Prep 15 mins
Cook 4 hrs
This colorful side dish features corn, black-eyed peas, green peppers, and red onions, simply dressed with Pace Chunky salsa. It tastes VERY similar to some black bean and corn salsas. IT DOES FREEZE AND DEFROST just fine. There may be some extra liquid but you can just pour that right out.
- 453.59 g bag frozen whole kernel corn, thawed (about 3 cups)
- 453.59 g can black-eyed peas, rinsed and drained
- 1 large green pepper, chopped (about 1 cup)
- 118.29 ml red onion, chopped
- 118.29 ml fresh cilantro leaves, chopped
- 453.59 g jar chunky salsa
- MIX the corn, peas, green pepper, red onion and cilantro in a 2-qt. bowl.
- Stir the salsa into the corn mixture until well coated.
- COVER and refrigerate the salad for 4 hours Stir the salad before serving.

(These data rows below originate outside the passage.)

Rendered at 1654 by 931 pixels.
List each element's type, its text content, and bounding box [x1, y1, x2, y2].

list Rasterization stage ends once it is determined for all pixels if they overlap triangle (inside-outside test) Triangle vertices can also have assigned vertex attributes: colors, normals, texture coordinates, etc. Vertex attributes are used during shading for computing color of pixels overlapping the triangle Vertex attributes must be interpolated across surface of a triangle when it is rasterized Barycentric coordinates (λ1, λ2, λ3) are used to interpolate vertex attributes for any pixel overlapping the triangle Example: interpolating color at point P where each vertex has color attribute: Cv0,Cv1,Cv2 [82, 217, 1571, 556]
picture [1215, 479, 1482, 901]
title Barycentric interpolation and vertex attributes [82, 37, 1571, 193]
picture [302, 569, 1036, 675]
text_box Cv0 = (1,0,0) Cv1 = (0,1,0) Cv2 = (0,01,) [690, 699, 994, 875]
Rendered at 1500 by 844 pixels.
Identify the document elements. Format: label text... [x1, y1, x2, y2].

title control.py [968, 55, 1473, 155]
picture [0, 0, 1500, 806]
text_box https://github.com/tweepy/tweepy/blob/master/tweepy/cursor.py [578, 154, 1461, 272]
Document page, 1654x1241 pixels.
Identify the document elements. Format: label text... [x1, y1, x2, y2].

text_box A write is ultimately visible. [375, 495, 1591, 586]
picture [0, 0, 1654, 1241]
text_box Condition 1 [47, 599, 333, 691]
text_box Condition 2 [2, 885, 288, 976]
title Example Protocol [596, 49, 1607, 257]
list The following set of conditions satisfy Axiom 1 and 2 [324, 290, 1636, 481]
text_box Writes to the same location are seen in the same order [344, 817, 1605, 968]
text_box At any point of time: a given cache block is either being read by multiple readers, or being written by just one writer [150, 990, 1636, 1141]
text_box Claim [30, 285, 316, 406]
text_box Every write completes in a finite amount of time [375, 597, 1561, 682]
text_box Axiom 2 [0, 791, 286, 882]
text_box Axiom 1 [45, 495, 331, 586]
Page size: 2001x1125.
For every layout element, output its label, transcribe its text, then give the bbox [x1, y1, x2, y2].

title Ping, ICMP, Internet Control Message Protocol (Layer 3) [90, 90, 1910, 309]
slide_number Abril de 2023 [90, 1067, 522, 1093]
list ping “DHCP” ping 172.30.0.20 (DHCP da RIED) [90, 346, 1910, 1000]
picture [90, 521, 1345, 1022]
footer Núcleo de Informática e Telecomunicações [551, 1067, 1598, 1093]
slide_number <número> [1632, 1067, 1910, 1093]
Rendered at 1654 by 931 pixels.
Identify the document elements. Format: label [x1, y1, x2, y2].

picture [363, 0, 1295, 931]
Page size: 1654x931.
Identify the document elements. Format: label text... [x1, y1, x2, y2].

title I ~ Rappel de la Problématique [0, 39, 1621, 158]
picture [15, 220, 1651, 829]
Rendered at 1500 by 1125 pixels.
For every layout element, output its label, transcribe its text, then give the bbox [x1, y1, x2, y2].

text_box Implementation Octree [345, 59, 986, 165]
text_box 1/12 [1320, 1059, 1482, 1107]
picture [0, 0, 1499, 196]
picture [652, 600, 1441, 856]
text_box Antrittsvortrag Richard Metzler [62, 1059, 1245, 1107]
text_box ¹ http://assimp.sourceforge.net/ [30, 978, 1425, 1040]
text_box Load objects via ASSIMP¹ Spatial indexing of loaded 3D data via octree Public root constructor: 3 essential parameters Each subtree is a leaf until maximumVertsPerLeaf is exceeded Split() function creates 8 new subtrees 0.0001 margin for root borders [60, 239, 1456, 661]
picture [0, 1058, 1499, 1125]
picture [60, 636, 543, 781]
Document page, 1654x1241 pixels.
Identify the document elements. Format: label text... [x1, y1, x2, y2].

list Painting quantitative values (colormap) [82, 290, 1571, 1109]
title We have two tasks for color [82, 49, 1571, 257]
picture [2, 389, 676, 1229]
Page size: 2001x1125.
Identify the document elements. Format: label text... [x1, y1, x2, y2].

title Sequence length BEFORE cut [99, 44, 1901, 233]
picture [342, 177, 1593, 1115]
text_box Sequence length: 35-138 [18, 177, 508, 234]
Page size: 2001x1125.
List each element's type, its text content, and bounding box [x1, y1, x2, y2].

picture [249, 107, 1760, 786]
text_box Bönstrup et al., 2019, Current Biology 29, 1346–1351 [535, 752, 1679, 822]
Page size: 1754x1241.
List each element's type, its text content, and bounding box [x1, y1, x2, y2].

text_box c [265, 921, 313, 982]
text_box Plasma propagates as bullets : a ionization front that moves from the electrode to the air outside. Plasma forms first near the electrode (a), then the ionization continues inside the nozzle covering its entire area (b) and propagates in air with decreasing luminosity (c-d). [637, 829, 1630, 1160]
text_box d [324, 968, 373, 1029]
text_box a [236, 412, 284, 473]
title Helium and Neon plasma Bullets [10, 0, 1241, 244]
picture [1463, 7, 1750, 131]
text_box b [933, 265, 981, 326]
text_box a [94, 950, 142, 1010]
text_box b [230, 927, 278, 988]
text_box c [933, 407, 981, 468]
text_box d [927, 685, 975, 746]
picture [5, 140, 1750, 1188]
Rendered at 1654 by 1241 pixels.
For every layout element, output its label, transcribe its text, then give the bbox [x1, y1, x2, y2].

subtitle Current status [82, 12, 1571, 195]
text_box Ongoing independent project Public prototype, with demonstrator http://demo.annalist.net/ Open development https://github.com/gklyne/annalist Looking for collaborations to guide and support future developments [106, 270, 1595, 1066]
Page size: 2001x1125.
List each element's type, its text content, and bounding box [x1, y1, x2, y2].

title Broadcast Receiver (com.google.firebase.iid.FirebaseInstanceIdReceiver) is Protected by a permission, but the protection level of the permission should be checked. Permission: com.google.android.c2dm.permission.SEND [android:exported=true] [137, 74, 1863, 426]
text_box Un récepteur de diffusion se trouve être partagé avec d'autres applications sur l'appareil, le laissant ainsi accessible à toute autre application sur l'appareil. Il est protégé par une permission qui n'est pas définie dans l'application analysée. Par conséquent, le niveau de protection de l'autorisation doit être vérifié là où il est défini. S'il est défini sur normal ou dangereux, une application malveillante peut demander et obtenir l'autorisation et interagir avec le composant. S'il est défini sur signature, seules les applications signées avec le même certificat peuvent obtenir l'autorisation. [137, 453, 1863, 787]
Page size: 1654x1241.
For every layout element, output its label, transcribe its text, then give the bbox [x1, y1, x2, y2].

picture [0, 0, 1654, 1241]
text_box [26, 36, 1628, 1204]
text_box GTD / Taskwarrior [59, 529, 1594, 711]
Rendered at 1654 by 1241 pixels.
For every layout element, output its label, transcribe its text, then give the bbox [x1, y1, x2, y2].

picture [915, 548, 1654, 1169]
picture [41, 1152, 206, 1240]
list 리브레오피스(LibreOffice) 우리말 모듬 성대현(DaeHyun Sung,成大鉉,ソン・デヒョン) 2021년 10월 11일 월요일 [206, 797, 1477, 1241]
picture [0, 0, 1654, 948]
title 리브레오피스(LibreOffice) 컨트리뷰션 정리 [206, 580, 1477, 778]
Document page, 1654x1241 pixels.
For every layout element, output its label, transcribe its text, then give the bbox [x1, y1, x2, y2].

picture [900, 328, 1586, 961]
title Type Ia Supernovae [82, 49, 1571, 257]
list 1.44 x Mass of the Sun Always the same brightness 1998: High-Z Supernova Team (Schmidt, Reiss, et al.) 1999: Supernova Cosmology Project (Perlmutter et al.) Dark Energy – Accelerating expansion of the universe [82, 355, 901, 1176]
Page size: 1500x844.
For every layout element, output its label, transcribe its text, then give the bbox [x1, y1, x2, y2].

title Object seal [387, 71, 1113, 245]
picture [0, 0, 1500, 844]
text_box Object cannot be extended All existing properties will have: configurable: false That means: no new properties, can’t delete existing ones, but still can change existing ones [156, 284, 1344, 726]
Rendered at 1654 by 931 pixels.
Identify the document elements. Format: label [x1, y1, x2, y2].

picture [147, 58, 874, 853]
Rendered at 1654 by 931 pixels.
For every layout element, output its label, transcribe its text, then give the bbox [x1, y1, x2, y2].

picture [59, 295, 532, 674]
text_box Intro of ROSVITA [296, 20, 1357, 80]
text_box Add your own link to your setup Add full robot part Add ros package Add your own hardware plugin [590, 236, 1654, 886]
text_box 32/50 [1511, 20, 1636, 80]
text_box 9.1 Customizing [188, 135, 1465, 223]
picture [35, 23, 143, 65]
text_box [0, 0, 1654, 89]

Excellent and easy to prepare! It has only 2 WW points for 1 cup. I do have a lot frozen for later. I used about 1/2 cup in a flatout wrap. See Low Fat Italian Chili Rellenos Wrap another great recipe by chef #207907. That's where I got the idea. You can use this over salad greens, in your tacos also would be great for a quick and tasty snack as is. Thanks for posting. :)
This is excellent,i for one love black eyed peas,even right out of the can,i fixed this and even my 6yr. Old grandbaby asked for more,this recipe is so good,i did give out copies of your recipe,dear,and I thank you for posting.